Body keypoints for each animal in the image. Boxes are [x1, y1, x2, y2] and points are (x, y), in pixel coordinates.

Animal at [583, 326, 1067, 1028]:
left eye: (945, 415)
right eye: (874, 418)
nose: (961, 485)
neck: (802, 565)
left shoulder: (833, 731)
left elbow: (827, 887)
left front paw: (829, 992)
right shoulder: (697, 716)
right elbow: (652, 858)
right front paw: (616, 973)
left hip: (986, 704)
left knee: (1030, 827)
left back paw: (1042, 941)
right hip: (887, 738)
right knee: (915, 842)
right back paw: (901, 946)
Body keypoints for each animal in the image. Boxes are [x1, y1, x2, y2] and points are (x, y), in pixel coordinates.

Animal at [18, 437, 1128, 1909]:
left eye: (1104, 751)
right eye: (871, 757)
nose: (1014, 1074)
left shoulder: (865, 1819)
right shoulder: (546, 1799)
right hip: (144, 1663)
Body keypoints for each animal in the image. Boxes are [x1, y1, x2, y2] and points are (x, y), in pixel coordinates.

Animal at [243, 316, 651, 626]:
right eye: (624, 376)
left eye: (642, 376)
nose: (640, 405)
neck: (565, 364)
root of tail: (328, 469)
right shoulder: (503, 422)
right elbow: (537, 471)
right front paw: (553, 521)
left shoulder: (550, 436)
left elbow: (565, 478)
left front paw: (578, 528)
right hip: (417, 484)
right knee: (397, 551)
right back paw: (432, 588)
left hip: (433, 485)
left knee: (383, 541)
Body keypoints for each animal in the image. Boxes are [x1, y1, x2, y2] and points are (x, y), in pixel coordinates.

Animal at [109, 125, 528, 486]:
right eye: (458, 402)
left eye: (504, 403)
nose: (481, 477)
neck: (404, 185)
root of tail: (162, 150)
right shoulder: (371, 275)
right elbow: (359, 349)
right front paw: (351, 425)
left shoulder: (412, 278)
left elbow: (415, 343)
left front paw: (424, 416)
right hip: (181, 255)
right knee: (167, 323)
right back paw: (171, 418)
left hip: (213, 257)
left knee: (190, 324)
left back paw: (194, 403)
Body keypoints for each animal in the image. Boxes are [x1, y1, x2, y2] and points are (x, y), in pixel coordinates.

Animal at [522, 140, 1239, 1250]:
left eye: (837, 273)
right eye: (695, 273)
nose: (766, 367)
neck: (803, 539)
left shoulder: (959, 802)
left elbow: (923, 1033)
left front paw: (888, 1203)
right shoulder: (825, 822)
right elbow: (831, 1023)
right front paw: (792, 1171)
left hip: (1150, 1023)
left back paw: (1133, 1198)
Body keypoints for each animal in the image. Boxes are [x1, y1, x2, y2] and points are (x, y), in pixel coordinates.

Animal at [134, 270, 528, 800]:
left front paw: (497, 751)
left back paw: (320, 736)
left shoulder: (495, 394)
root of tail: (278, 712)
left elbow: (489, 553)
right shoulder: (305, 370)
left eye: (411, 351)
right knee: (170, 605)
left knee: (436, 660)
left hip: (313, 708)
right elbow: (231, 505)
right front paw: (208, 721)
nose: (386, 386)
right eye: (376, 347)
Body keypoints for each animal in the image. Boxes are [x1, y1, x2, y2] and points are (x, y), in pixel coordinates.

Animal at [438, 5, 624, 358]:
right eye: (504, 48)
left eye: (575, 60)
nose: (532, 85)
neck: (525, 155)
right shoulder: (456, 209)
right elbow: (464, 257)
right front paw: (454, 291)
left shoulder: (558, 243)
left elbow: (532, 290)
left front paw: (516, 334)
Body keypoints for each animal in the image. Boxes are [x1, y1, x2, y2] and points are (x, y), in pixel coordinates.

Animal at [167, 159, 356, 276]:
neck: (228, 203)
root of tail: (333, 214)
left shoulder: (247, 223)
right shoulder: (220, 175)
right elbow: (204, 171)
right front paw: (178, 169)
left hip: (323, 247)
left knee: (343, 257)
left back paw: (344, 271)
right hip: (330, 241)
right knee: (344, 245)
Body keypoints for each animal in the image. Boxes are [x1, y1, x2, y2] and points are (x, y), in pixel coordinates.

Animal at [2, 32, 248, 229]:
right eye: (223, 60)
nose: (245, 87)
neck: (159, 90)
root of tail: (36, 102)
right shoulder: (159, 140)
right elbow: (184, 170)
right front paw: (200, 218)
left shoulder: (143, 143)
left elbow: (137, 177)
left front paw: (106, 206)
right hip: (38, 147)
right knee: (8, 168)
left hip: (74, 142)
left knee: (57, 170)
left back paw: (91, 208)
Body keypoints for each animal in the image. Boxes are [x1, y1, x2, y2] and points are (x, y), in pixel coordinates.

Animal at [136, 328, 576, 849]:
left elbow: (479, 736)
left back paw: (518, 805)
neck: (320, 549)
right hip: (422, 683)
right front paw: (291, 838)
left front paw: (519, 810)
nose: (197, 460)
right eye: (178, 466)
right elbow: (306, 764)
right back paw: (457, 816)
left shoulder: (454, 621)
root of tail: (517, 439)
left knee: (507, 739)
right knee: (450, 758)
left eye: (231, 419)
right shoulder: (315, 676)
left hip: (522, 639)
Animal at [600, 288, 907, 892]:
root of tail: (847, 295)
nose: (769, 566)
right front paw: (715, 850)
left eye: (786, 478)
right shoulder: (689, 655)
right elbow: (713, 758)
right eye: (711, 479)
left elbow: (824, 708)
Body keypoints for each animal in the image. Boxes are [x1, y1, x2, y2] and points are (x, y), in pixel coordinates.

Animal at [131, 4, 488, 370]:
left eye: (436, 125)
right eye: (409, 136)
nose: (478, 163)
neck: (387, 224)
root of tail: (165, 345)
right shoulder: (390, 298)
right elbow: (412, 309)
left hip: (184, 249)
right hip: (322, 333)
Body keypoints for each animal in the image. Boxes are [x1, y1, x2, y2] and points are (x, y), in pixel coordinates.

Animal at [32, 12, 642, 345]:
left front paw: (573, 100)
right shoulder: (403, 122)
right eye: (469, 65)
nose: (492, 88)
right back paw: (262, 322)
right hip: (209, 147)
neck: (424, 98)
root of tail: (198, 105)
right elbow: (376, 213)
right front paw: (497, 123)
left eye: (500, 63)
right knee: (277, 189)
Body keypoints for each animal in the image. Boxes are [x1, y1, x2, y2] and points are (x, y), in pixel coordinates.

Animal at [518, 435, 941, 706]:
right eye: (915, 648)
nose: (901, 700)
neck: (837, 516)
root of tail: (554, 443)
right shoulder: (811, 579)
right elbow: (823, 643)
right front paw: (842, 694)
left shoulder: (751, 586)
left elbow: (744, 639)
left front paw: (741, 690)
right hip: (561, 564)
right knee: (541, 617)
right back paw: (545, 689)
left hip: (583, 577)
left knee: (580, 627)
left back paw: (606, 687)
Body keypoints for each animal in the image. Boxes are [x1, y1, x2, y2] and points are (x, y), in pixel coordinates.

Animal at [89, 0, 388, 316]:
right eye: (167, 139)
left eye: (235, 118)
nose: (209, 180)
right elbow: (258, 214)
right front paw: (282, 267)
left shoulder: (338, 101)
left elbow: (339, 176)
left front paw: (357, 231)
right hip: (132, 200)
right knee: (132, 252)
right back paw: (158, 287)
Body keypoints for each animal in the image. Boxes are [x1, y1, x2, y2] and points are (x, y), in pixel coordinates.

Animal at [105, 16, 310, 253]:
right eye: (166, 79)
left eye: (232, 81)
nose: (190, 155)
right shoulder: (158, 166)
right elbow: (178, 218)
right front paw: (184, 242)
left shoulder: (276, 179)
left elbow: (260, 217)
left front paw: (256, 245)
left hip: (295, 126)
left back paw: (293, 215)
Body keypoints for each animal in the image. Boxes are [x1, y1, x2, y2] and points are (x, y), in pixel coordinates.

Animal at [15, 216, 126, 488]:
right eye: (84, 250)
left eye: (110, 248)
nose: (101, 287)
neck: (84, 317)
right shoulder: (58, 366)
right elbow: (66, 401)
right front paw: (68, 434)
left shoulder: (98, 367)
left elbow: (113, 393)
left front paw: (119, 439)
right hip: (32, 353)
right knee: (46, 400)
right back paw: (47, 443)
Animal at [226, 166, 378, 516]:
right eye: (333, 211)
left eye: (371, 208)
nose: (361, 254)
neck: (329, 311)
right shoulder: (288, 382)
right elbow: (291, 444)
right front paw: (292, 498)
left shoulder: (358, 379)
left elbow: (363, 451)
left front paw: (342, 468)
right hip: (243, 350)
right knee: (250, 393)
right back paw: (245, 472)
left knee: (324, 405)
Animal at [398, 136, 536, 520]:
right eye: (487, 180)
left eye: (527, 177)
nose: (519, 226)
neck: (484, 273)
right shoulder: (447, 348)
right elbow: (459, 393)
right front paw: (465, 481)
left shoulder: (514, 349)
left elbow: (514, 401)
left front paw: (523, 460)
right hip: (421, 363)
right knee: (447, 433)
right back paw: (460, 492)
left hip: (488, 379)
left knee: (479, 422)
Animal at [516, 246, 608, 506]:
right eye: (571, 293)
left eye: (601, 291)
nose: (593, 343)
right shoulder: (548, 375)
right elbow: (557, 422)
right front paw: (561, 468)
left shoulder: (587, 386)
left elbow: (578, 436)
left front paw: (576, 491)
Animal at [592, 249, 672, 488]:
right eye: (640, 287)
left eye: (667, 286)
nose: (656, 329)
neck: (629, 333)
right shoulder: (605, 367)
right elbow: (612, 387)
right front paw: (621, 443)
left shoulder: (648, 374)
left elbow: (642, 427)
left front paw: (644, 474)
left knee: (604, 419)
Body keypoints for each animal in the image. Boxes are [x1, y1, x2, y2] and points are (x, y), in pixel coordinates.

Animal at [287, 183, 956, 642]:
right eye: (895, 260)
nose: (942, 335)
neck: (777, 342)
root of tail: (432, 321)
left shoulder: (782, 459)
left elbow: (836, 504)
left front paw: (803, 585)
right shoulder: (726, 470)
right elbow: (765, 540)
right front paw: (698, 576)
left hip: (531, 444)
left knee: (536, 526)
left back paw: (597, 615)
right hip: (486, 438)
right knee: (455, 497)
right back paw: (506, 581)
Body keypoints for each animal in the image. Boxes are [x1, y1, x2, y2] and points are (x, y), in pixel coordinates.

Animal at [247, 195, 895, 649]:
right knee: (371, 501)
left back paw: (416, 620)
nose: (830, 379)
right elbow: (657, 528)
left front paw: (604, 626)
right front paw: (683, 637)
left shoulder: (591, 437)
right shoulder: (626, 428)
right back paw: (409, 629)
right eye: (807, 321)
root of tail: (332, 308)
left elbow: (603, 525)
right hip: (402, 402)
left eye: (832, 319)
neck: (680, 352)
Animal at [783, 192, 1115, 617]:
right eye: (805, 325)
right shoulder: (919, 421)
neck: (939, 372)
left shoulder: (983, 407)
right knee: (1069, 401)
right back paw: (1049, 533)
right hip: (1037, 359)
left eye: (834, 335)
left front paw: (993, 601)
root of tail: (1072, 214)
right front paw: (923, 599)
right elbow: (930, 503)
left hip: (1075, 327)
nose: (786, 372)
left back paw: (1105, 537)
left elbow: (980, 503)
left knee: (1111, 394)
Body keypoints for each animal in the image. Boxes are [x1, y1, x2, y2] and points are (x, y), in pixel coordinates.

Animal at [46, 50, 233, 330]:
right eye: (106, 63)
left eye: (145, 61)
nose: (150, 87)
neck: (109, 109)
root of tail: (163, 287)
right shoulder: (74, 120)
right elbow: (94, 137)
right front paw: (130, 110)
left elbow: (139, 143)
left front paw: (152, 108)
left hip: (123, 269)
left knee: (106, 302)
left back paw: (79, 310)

* _Work item_:
Reproduce verbatim the lines above, from the line with "neck: (320, 549)" through the line with "right eye: (711, 479)".

* _The completed task_:
neck: (320, 549)
right hip: (422, 683)
right front paw: (291, 838)
left front paw: (519, 810)
nose: (197, 460)
right eye: (178, 466)
right elbow: (306, 764)
right back paw: (457, 816)
left shoulder: (454, 621)
root of tail: (517, 439)
left knee: (507, 739)
right knee: (450, 758)
left eye: (231, 419)
right shoulder: (315, 676)
left hip: (522, 639)
Animal at [600, 288, 907, 892]:
root of tail: (847, 295)
nose: (769, 566)
right front paw: (715, 850)
left eye: (786, 478)
right shoulder: (689, 655)
right elbow: (713, 758)
right eye: (711, 479)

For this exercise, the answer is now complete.